→ **SOURCE RECORDS**
Start of Block
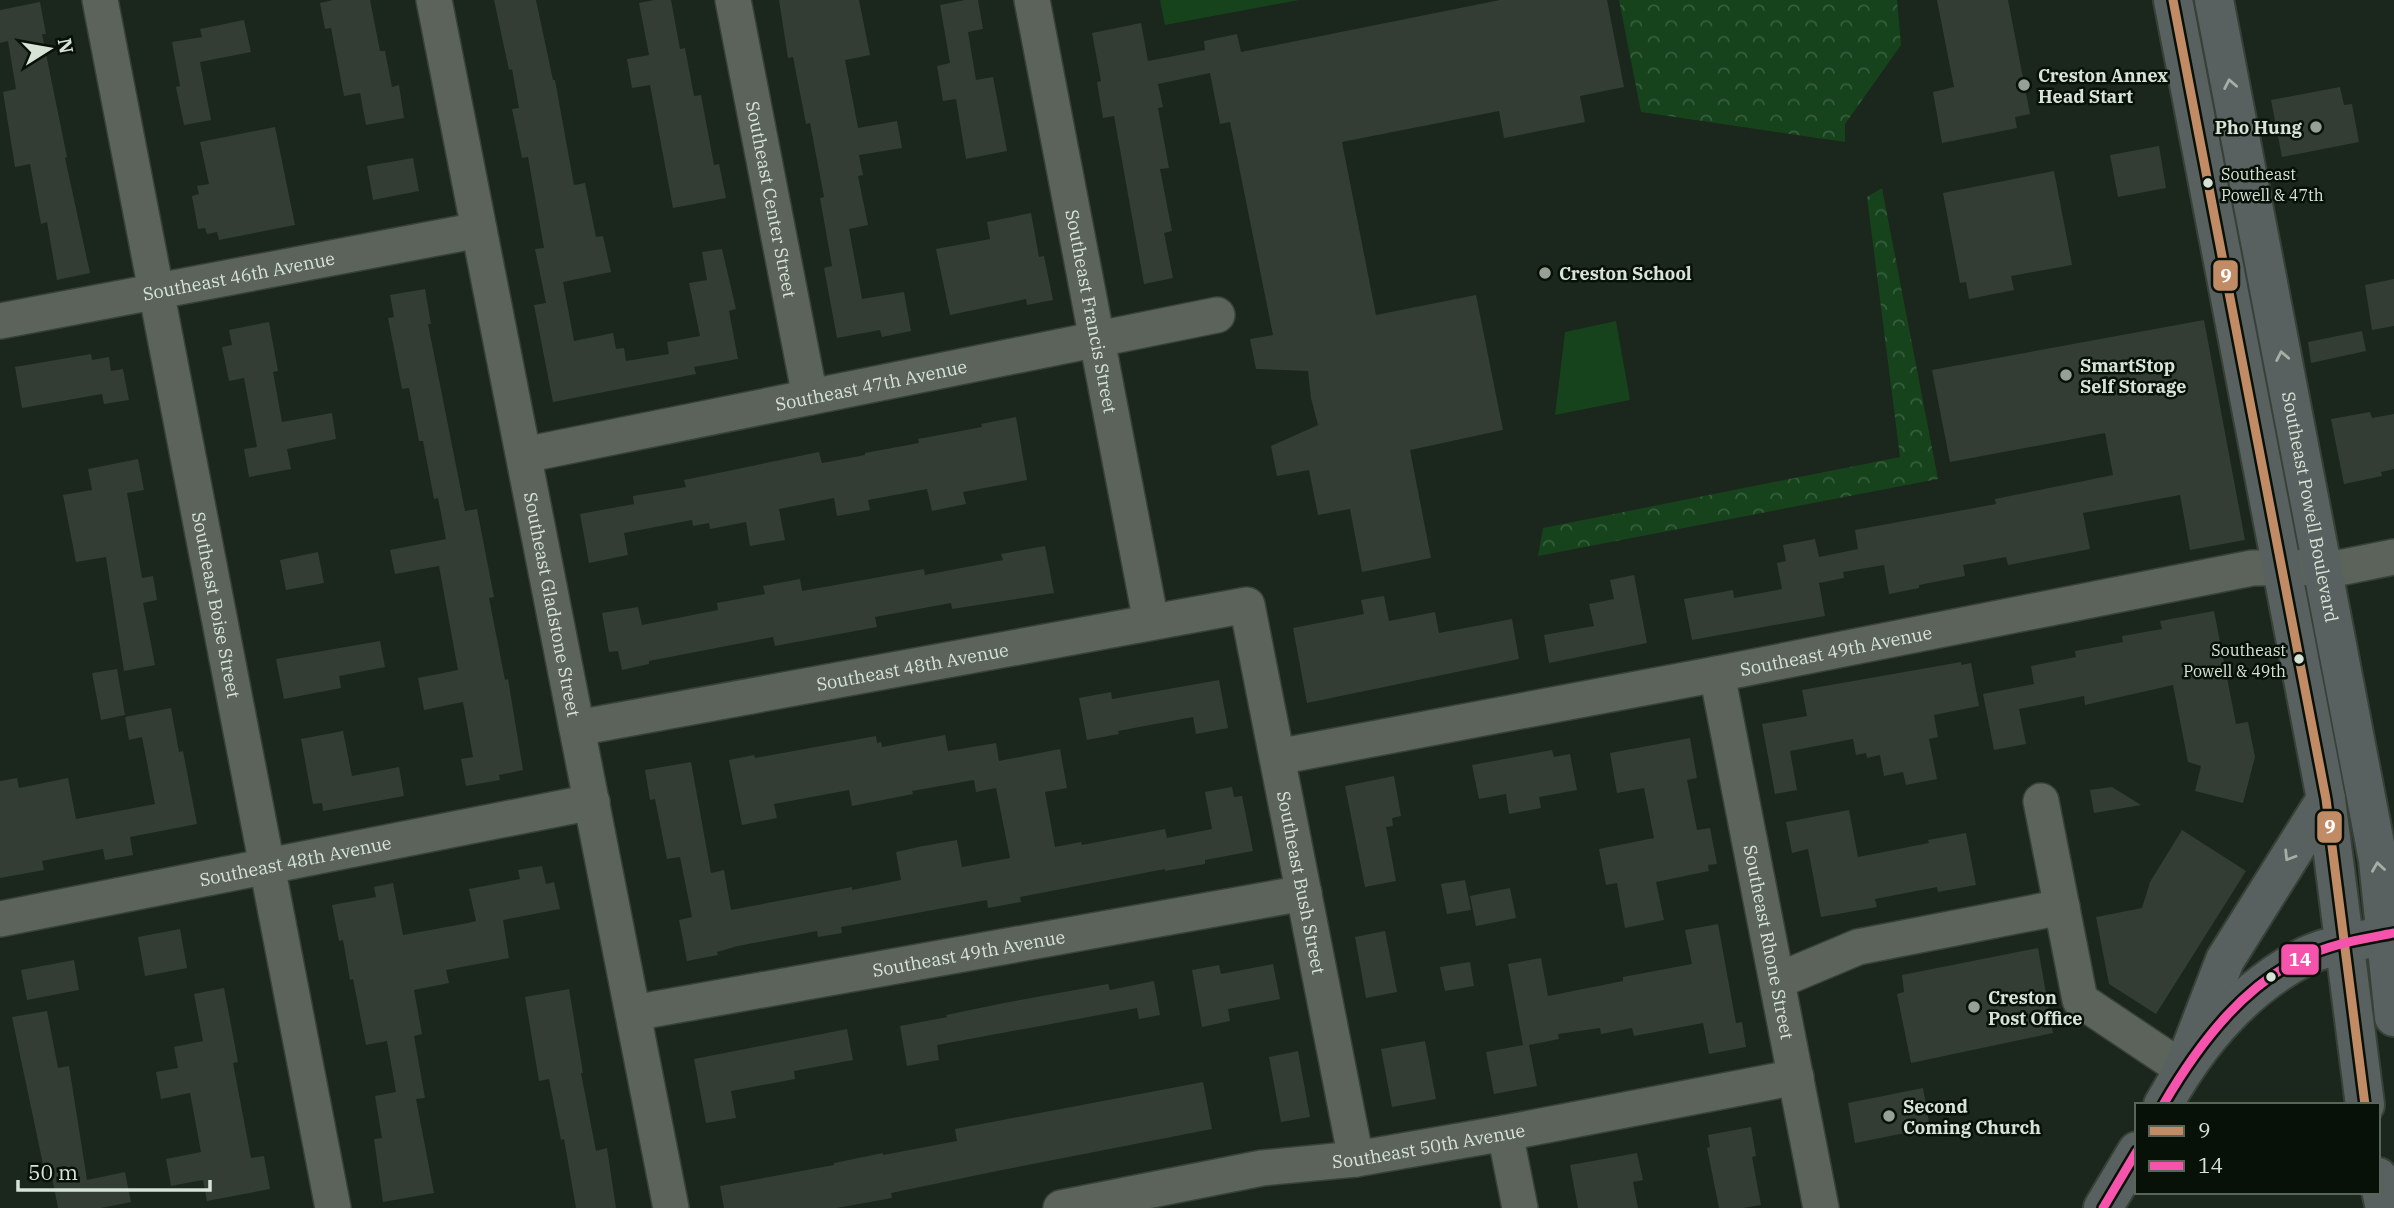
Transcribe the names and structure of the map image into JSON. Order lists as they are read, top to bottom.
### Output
End of Block
Start of Block
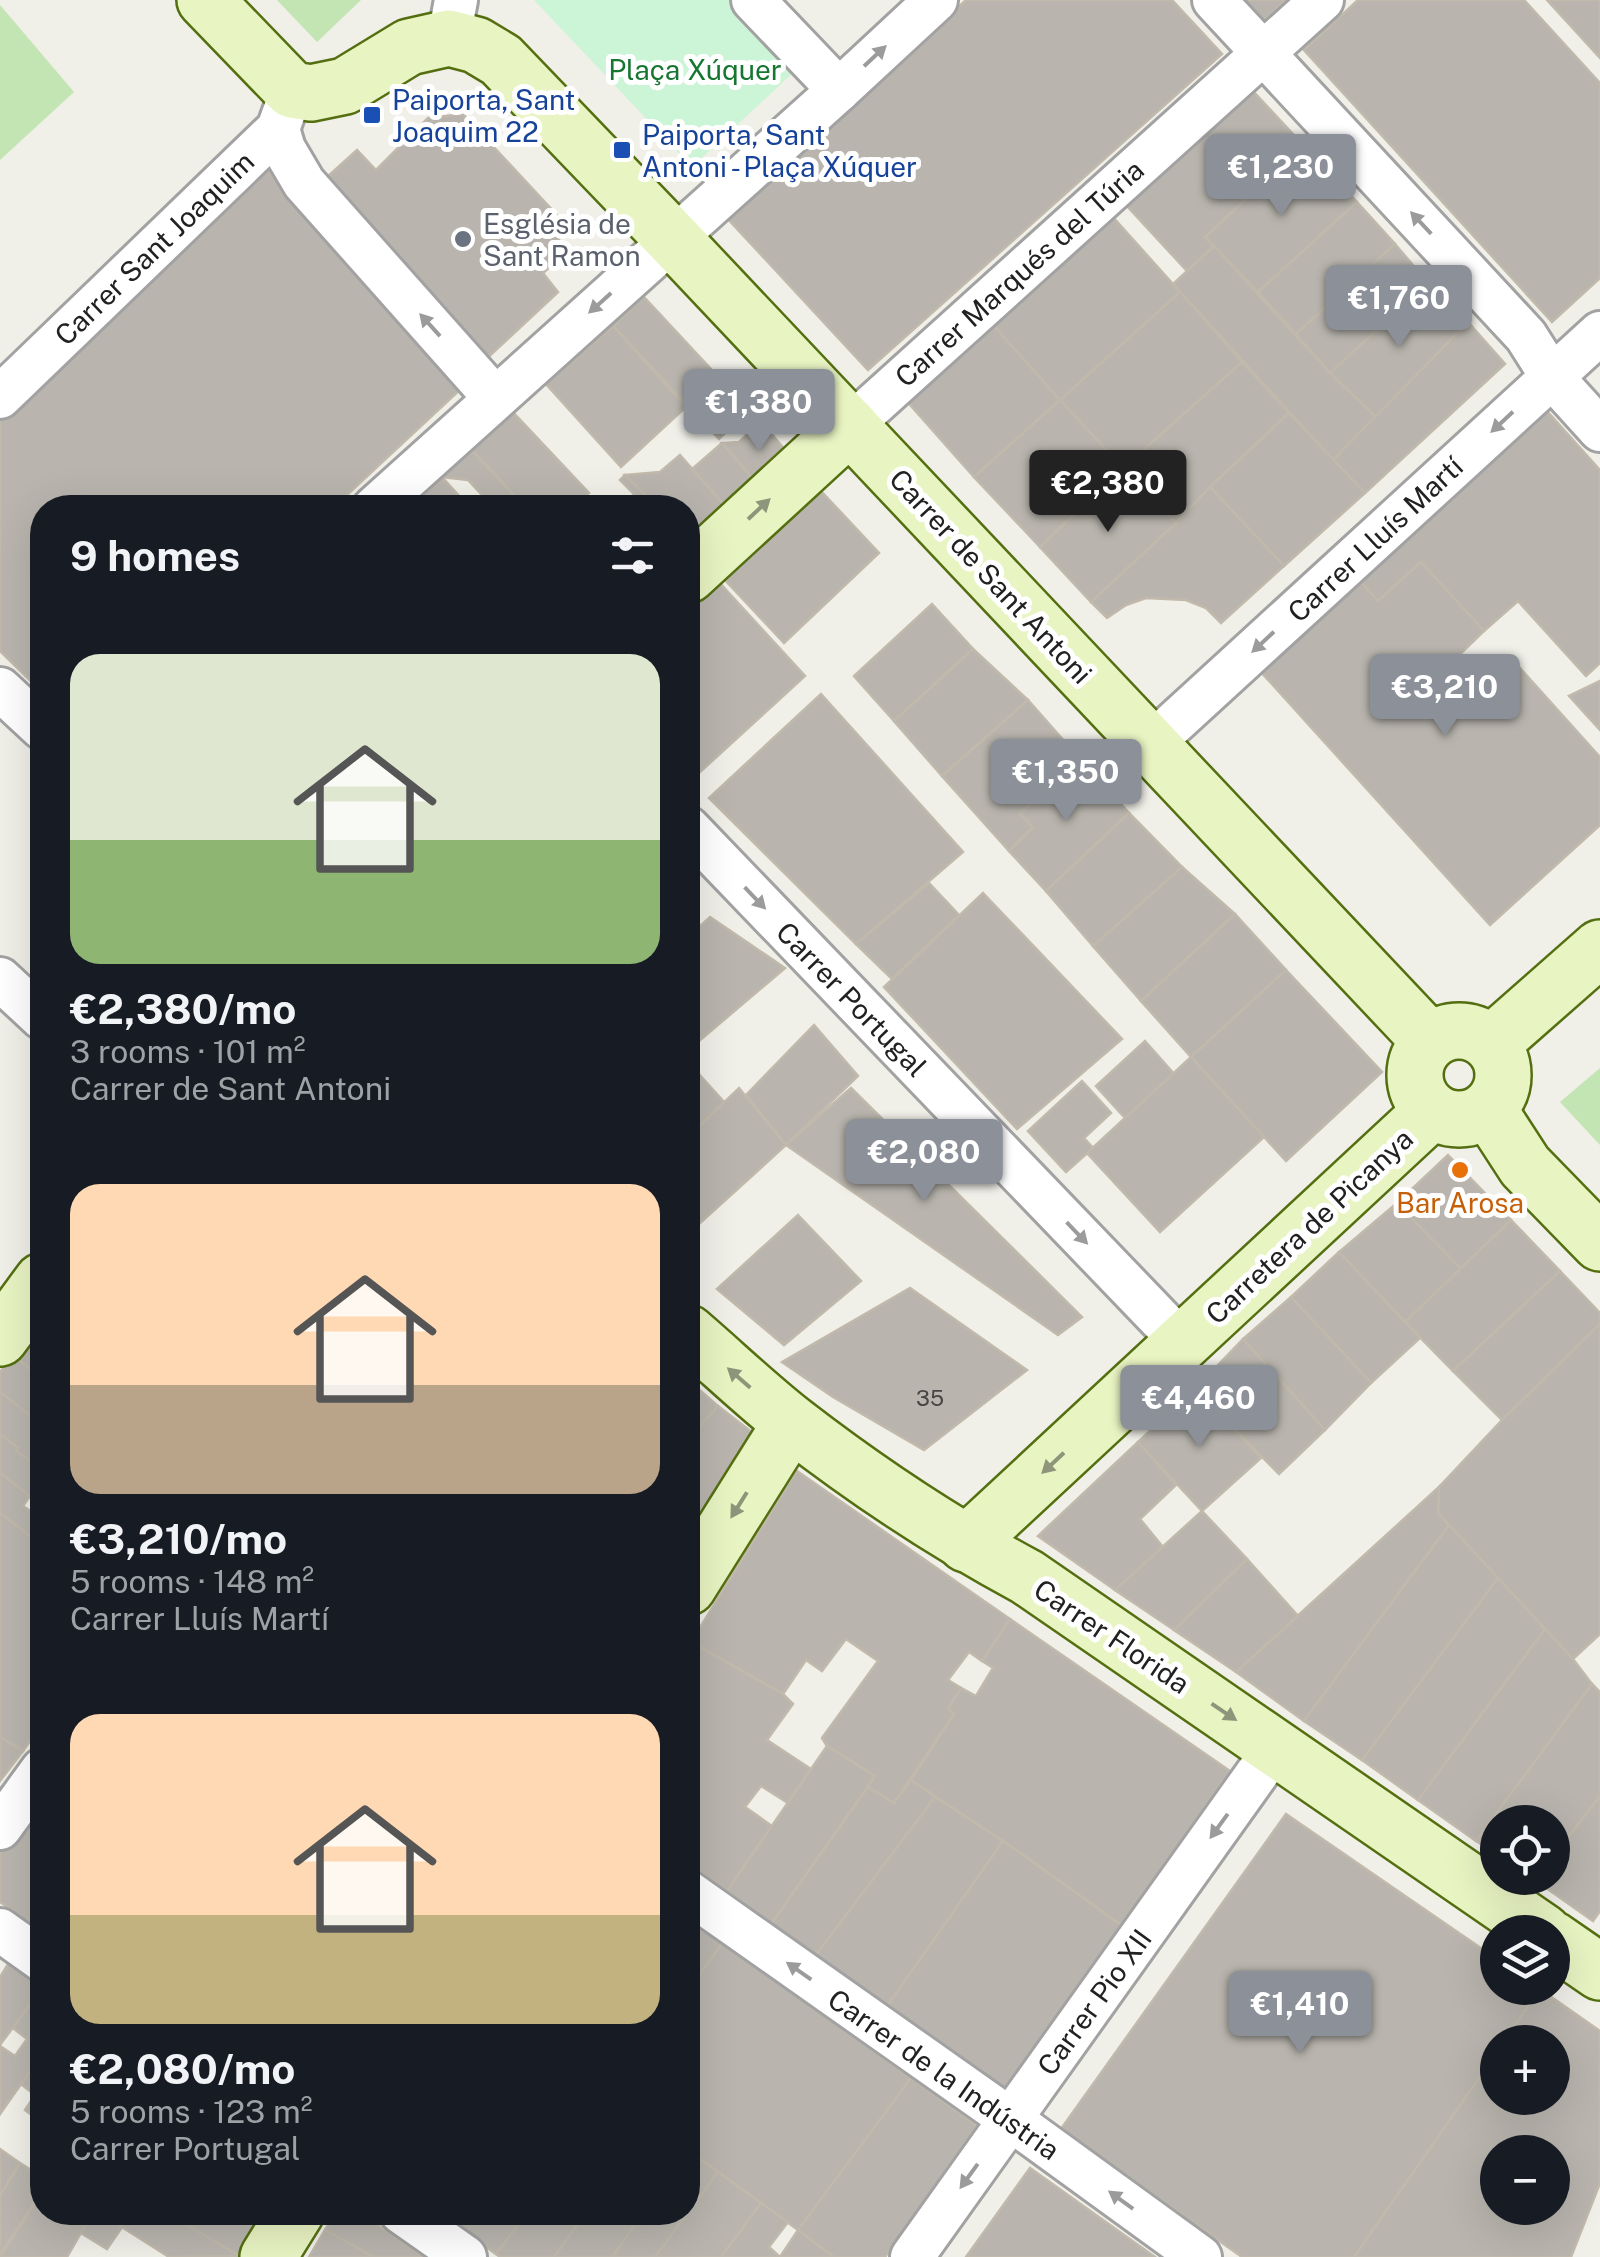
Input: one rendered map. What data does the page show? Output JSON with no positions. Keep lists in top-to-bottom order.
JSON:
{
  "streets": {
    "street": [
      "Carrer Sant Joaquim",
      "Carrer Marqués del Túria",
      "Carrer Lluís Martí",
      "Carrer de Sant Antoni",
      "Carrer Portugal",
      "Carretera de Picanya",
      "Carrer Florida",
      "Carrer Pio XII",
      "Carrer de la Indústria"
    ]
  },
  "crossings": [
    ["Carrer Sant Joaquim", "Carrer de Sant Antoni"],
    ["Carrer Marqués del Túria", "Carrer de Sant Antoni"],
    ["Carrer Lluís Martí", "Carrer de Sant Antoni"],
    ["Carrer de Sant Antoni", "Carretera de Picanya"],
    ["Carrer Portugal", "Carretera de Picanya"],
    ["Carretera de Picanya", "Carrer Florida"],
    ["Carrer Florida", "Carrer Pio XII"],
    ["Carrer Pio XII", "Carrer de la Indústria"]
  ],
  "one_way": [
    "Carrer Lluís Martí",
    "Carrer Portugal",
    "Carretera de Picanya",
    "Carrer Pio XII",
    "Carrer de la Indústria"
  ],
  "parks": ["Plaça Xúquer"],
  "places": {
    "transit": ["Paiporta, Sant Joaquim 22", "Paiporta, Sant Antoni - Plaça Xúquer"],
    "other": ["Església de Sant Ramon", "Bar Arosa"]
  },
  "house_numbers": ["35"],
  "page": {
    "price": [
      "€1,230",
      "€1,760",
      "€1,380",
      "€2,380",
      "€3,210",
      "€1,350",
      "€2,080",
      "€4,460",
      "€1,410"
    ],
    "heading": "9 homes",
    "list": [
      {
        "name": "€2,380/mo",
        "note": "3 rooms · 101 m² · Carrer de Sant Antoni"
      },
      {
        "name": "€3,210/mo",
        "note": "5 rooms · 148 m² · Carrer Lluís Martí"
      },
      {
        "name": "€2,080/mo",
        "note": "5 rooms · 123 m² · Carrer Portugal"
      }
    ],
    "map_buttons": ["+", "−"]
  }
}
End of Block
→ **WHAT YOU SHOULD DO**
Please copy out each line of the data in which the word "bottom" occurs.

→ **SOLUTION TO THIS EXERCISE**
Transcribe the names and structure of the map image into JSON. Order lists as they are read, top to bottom.
Input: one rendered map. What data does the page show? Output JSON with no positions. Keep lists in top-to-bottom order.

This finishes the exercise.